- Pir Samadin
- Coordinates: 33°42′31″N 47°47′59″E﻿ / ﻿33.70861°N 47.79972°E
- Country: Iran
- Province: Lorestan
- County: Chegeni
- District: Shahivand
- Rural District: Kashkan-e Shomali

Population (2016)
- • Total: 196
- Time zone: UTC+3:30 (IRST)

= Pir Samadin =

Village in Lorestan province, Iran

Pir Samadin (پير صمدين) (Note: Also romanized as Pīr Şamadīn; also known as Pīr Şadīn and Pīr Seyyed Āḥmed ( پير سيد احمد)) is a village in Kashkan-e Shomali Rural District (Note: Formerly Kashkan Rural District) of Shahivand District in Chegeni County, (Note: Formerly Dowreh County) Lorestan province, Iran.

==Demographics==
===Population===
At the time of the 2006 National Census, the village's population was 199 in 40 households, when it was in Kashkan Rural District (Note: Renamed Kashkan-e Shomali Rural District) of the former Dowreh-ye Chegeni District in Khorramabad County.

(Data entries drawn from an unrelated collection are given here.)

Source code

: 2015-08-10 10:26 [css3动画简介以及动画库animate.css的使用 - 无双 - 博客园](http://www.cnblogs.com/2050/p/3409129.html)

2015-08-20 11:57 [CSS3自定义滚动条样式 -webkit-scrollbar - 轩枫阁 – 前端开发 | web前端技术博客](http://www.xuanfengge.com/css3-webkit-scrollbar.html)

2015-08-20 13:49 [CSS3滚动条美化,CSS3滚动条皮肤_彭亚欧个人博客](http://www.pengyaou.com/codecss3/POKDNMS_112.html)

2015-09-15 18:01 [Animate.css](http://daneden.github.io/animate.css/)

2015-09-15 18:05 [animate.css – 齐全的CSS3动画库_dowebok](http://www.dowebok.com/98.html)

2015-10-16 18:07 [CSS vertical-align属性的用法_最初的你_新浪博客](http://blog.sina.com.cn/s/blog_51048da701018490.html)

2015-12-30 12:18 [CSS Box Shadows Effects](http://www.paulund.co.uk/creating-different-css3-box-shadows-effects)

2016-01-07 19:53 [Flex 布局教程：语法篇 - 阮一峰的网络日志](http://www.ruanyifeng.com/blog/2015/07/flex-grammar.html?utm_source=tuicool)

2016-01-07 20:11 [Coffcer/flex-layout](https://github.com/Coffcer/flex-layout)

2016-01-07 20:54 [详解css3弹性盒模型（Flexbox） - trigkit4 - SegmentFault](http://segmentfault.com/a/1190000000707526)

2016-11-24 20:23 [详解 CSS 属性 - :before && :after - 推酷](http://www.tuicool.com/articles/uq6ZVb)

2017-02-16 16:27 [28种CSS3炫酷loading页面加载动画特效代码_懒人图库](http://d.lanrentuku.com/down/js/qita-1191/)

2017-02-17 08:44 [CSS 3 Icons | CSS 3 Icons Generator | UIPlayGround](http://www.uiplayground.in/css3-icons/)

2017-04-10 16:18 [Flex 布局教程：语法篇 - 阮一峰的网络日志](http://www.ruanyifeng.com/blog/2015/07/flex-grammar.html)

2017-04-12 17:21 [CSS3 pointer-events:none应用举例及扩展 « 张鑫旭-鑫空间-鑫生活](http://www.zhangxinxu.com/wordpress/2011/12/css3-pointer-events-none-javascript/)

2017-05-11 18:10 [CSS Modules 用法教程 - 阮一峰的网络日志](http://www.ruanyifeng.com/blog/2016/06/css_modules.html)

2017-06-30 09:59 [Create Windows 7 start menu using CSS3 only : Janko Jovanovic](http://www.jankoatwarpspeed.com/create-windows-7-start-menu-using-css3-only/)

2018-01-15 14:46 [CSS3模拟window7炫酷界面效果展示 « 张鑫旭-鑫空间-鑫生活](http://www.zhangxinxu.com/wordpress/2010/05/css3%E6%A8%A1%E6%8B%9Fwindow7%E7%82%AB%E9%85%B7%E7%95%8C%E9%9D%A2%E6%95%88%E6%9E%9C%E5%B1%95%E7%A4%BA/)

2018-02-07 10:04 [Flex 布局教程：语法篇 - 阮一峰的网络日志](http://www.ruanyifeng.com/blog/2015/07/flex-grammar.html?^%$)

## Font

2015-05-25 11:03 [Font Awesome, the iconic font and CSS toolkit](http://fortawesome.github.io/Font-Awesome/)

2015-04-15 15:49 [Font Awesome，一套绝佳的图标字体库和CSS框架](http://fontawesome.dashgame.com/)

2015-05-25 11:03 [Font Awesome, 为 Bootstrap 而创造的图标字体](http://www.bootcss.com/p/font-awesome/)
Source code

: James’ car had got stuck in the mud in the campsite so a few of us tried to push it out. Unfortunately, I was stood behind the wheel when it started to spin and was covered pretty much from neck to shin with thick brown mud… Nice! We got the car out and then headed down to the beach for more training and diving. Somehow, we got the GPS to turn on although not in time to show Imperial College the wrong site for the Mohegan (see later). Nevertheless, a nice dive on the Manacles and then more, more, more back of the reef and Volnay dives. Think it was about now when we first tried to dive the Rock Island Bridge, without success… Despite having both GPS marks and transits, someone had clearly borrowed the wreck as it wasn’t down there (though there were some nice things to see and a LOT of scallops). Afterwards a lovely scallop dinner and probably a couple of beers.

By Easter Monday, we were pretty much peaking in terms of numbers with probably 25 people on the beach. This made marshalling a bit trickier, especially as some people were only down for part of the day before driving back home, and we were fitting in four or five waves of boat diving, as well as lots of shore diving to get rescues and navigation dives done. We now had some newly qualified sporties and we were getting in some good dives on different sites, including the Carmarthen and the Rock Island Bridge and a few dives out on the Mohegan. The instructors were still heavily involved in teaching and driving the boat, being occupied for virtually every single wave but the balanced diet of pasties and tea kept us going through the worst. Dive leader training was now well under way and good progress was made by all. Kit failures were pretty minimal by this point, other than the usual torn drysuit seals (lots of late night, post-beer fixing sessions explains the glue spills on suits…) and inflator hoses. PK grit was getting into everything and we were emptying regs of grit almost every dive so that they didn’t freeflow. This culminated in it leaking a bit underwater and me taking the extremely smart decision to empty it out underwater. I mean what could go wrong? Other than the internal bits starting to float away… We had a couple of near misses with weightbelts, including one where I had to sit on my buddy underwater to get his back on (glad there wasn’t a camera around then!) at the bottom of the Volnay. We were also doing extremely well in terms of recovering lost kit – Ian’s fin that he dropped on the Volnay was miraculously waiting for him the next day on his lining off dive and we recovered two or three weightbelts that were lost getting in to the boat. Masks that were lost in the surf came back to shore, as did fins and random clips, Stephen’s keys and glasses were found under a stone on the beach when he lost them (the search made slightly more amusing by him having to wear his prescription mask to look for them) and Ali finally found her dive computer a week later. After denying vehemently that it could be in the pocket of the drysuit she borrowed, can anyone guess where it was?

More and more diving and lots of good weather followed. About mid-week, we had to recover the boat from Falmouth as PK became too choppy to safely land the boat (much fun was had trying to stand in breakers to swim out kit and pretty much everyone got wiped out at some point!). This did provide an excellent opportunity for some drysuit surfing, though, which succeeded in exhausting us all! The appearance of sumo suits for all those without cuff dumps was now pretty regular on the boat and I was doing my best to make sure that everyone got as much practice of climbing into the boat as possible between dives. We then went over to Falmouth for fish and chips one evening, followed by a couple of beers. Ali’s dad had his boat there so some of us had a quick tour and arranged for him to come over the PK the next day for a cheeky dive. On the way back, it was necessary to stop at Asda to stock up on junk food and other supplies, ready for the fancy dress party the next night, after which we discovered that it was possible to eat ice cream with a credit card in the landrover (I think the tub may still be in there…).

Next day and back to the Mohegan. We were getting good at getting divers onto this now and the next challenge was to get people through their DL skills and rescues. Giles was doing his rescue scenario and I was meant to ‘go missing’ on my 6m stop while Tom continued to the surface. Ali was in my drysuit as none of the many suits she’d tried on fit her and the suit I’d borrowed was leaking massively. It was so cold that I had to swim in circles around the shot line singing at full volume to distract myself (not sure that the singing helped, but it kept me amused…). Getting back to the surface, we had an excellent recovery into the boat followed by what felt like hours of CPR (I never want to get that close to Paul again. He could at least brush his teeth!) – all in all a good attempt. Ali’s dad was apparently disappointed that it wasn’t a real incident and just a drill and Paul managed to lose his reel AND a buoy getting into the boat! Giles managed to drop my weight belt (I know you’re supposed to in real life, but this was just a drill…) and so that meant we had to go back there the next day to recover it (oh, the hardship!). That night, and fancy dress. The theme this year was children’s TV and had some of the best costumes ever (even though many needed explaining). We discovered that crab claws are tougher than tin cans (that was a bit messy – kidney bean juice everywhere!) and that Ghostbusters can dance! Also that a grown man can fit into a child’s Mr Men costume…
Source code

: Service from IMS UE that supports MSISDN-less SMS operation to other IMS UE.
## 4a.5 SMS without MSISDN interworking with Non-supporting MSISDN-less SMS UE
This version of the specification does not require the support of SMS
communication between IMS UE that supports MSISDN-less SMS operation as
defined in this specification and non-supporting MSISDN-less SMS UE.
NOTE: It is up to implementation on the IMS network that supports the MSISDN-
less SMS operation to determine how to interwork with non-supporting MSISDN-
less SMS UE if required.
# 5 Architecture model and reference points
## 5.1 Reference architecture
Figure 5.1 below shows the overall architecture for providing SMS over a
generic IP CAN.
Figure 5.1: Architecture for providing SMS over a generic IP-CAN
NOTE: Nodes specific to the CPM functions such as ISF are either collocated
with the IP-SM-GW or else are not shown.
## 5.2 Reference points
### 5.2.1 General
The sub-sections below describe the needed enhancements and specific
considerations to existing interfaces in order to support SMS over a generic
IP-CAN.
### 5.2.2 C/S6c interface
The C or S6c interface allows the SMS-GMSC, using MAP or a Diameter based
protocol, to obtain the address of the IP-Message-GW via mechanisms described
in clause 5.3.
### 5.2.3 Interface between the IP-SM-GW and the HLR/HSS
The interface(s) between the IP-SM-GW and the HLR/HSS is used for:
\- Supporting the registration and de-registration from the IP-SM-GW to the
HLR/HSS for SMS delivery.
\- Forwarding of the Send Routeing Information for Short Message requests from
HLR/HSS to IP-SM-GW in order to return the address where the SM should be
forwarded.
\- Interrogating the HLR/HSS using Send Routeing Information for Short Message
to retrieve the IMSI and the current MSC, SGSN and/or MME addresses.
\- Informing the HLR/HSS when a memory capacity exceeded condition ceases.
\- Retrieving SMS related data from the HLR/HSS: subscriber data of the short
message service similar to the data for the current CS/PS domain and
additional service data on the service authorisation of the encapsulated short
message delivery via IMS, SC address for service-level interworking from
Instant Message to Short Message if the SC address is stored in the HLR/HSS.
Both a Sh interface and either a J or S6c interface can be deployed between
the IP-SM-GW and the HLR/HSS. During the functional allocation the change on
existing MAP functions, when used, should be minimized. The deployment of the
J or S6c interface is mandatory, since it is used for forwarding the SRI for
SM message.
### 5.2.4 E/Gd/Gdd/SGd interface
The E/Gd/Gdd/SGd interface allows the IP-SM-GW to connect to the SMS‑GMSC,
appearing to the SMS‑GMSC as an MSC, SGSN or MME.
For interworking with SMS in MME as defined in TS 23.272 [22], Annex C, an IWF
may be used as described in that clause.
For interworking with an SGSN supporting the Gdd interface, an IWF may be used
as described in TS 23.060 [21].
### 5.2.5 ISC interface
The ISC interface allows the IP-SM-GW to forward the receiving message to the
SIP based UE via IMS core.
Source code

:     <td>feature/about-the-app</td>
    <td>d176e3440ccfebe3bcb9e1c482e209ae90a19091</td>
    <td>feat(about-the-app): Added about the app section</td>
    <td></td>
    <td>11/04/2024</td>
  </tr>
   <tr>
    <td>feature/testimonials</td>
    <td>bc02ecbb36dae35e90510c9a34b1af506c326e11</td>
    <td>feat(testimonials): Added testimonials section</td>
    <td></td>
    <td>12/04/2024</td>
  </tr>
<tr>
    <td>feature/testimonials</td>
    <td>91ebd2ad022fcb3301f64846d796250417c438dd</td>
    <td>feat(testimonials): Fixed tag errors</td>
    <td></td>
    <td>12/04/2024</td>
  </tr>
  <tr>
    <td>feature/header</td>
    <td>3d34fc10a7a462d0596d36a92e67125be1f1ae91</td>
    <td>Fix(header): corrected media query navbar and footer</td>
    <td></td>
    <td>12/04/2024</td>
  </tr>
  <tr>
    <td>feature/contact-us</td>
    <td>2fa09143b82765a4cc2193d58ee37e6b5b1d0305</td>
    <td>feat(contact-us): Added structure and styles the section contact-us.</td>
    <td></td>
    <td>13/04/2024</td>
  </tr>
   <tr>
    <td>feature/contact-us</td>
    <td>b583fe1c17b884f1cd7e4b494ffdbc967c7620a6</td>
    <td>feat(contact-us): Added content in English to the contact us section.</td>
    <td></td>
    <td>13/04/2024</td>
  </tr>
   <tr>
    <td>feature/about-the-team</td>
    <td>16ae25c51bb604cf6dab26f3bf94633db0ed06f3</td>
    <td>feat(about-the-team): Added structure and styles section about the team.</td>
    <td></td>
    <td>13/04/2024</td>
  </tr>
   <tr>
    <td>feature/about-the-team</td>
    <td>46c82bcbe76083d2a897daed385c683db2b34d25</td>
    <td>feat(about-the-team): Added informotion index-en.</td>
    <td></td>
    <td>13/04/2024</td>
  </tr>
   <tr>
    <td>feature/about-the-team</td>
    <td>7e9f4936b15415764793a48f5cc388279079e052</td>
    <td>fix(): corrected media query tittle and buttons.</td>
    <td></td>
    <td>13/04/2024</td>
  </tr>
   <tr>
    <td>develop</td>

The following census in 2011 counted 193 people in 41 households, by which time the district had been separated from the county in the establishment of Dowreh County. (Note: Renamed Chegeni County) The rural district was transferred to the new Shahivand District and renamed Kashkan-e Shomali Rural District. The 2016 census measured the population of the village as 196 people in 49 households.